YOUR INSTRUCTIONS
Copy, from the material below, each line that contains the word "circle".

ENTRIES SUPPLIED
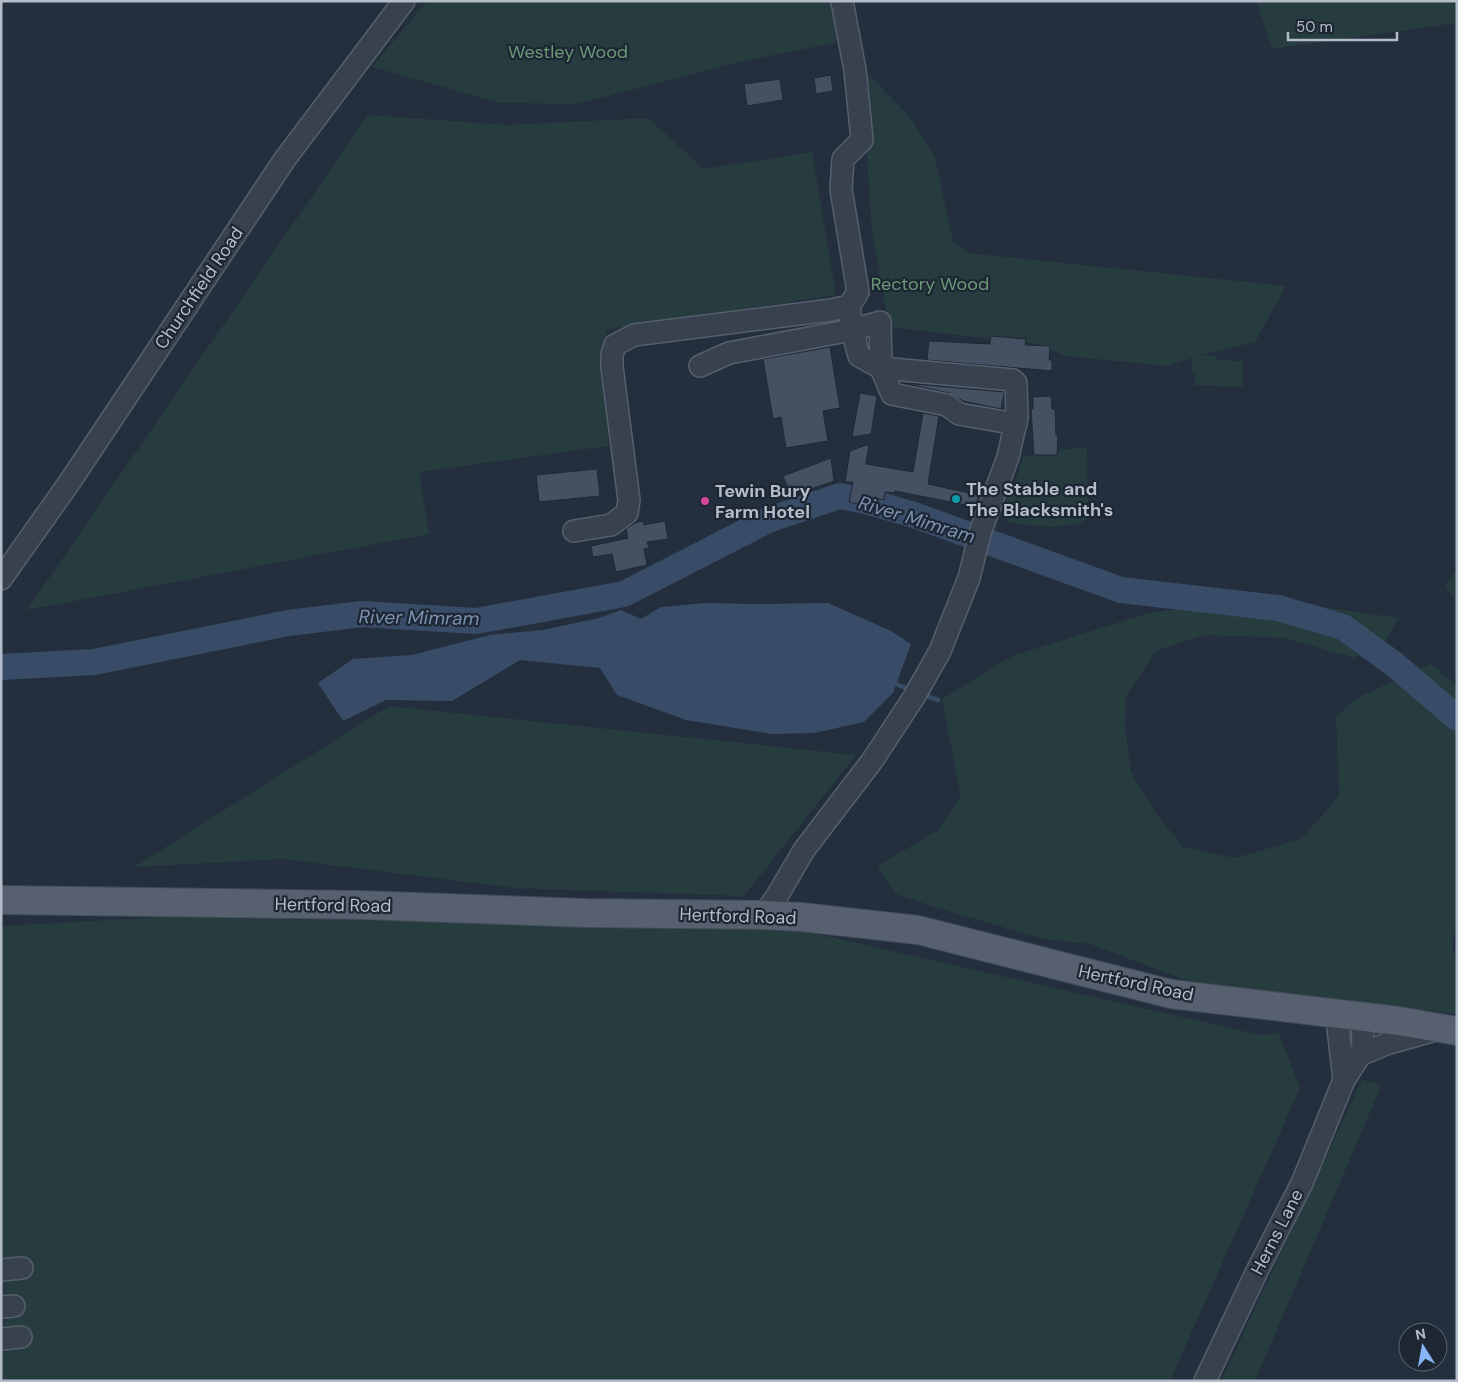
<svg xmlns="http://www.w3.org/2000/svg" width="1458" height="1382" viewBox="0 0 1458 1382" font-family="'DM Sans',sans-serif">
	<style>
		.green { fill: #263c3f }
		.water { fill: #394c67 }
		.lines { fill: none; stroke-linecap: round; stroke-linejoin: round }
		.stream { stroke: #394c67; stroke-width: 4.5 }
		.river { stroke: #394c67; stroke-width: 26 }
		.building { fill: #455162; stroke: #1f2835 }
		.minor-casing { stroke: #565f6c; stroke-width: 24 }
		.major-casing { stroke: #414a57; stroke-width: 30 }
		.minor { stroke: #38414e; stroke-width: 21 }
		.major { stroke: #56606e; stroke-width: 28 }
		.culture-dot { fill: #0f9aa8; stroke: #1d2633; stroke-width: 2 }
		.hotel-dot { fill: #d1479c; stroke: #1d2633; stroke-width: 2 }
		.labels { text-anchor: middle; stroke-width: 4.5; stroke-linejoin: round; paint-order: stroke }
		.park-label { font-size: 18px; fill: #6b9a76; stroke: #1d2633 }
		.street-label { font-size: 18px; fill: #b4bcc9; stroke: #1d2633 }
		.poi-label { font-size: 18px; font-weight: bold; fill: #b4bcc9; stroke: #1d2633; text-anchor: start }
		.water-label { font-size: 19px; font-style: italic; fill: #7c92b1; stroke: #1d2633 }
	</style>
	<rect width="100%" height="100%" fill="#242f3e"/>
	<!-- green -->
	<g class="green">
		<path d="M427,1H833L839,42L739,62L577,104L500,103L372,67Z"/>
		<path d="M1256,1H1457V23L1272,49Z"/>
		<path d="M861,67L911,118L935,158L953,241L968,253L1286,286L1255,342L1201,355L1217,356V360L1243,361L1242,387L1194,385L1196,374L1192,370V358L1167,366L1065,356L1037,344L889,327L872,232Z"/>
		<path d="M368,115L508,125L648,118L704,169L812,152L836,295L606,330L608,446L419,472L429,534L27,610Z"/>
		<path d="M1087,448L1088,517C1079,531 1023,526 1007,522L1006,496L1017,478L1023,456L1057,455L1061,449Z"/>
		<path d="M1457,568V601L1445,587Z"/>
		<path d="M1268,599L1399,618L1386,639L1354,658L1284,638L1204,635L1156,651L1126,696L1125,728L1131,772L1155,812L1183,847L1235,858L1301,839L1339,796L1336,716L1361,696L1431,664L1457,686V921L1452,946L1457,962V1014L1188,981L1090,944L1044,939L938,908L896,894L877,866L937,831L961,797L942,699L1012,656L1152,612Z"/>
		<path d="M389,706L856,755L744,896L513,888L282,859L134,867Z"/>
		<path d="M167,917L791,928L1261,1035L1279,1033L1300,1088L1170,1381H1V926Z"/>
		<path d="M1362,1080L1382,1084L1255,1381H1221Z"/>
	</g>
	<!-- water -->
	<path class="water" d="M706,603L753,604L828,603L891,631L911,644L893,693L864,722L814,733L772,734L686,720L617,695L600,668L520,660L452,701L386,700L343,721L318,683L353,659L412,655L490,635L543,630L599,618L621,610L641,619L661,607Z"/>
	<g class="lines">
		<!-- stream -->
		<g class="stream">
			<path d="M896,684L911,690"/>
			<path d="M923,695L938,700"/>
		</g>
		<!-- river -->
		<path class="river" d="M1,667L94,662L288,623L362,614L476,621L624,594L768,520L840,496L866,501L914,515L1121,590L1278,608L1343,627L1394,664L1457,718"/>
	</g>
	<!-- building -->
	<g class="building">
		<path d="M831,75L833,91L816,94L814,78Z"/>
		<path d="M780,79L783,100L747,106L744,84Z"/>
		<path d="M991,336L1026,339L1025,345L1050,346L1049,360H1052V371L927,360L929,341L990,344Z"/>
		<path d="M830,347L840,408L823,411L828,441L786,448L781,417L773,419L763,359Z"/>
		<path d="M903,383L1004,392V394L1001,409L963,401L949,393Z"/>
		<path d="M860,393L877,396L871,434L852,437Z"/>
		<path d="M1051,396L1052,409H1055L1056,435H1058L1057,455H1034L1031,409H1033V397Z"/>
		<path d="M923,413L939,416L928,484L979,495L976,507L895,491V493L885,492L884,500L865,496L863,505L849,502L853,482H845L850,451L869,444L866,464L913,472Z"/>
		<path d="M831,458L834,481L791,496L783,476Z"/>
		<path d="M597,469L600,496L539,502L536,475Z"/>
		<path d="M643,521L644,525L665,521L668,539L647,542L649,548L644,549L647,565L616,572L612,554L593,557L591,546L628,538L626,529L635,523Z"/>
	</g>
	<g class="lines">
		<!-- minor casing -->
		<g class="minor-casing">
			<g id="minor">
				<path d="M700,366L729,353L852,330L880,322L881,368L892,394L947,405L959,414L1016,424"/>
				<path d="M574,531L611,525L627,513L629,500L612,367V355L615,345L634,335L831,310L849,306"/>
				<path d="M1,579L69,483L285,159L404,1"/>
				<path d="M764,915L777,896L804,850L872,761L914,697L940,651L969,578L980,533L1008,457L1017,417L1016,383L1013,380L881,368L859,356L852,330L849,306L858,292L841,189L843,159L862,140L855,70L842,1"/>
				<path d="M1340,1014L1338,1028L1344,1080"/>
				<path d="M1360,1055L1386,1044L1436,1030"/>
				<path d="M1,1270L22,1268"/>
				<path d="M1,1307L14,1306"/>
				<path d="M1,1339L21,1337"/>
				<path d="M1205,1381L1257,1271L1302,1183L1344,1080L1360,1055L1363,1044L1362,1017"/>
			</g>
		</g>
		<!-- major casing -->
		<g class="major-casing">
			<path id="major" d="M1,900L359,905L587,913L764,915L801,917L918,930L1171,994L1399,1021L1457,1031"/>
		</g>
		<!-- minor -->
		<use href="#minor" class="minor"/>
		<!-- major -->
		<use href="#major" class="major"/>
	</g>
	<!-- markers -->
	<circle class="culture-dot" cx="956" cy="499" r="5"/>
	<circle class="hotel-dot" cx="705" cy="501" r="5"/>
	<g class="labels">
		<!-- park labels -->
		<g class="park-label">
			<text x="568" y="58">Westley Wood</text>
			<text x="930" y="290">Rectory Wood</text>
		</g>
		<!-- street labels -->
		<g class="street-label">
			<text transform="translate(199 288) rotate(-56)" y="6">Churchfield Road</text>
			<text transform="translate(333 905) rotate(1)" y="6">Hertford Road</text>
			<text transform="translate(738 916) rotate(2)" y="6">Hertford Road</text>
			<text transform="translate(1136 983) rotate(12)" y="6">Hertford Road</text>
			<text transform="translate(1277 1232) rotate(-63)" y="6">Herns Lane</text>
		</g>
		<!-- poi labels -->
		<g class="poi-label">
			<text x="966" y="495">The Stable and<tspan x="966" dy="21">The Blacksmith's</tspan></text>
			<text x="715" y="497">Tewin Bury<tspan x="715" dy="21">Farm Hotel</tspan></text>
		</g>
		<!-- water labels -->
		<g class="water-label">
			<text transform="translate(917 519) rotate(17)" y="7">River Mimram</text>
			<text transform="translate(419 617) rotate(1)" y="7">River Mimram</text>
		</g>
	</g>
	<!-- border -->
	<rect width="1458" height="1382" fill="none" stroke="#b4bcc9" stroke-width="5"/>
	<!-- north arrow -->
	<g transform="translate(1423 1347) rotate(349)"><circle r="24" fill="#1d2633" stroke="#59626f"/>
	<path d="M0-4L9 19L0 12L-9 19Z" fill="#8ab4f8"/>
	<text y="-8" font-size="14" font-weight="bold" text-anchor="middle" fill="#b4bcc9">N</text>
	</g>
	<!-- scale -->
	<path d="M1288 32v8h109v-8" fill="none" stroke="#b4bcc9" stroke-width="2.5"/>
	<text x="1296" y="32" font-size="15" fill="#b4bcc9" stroke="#1d2633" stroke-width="4" paint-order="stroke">50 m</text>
</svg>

RESULT OF THIS TASK
	<circle class="culture-dot" cx="956" cy="499" r="5"/>
	<circle class="hotel-dot" cx="705" cy="501" r="5"/>
	<g transform="translate(1423 1347) rotate(349)"><circle r="24" fill="#1d2633" stroke="#59626f"/>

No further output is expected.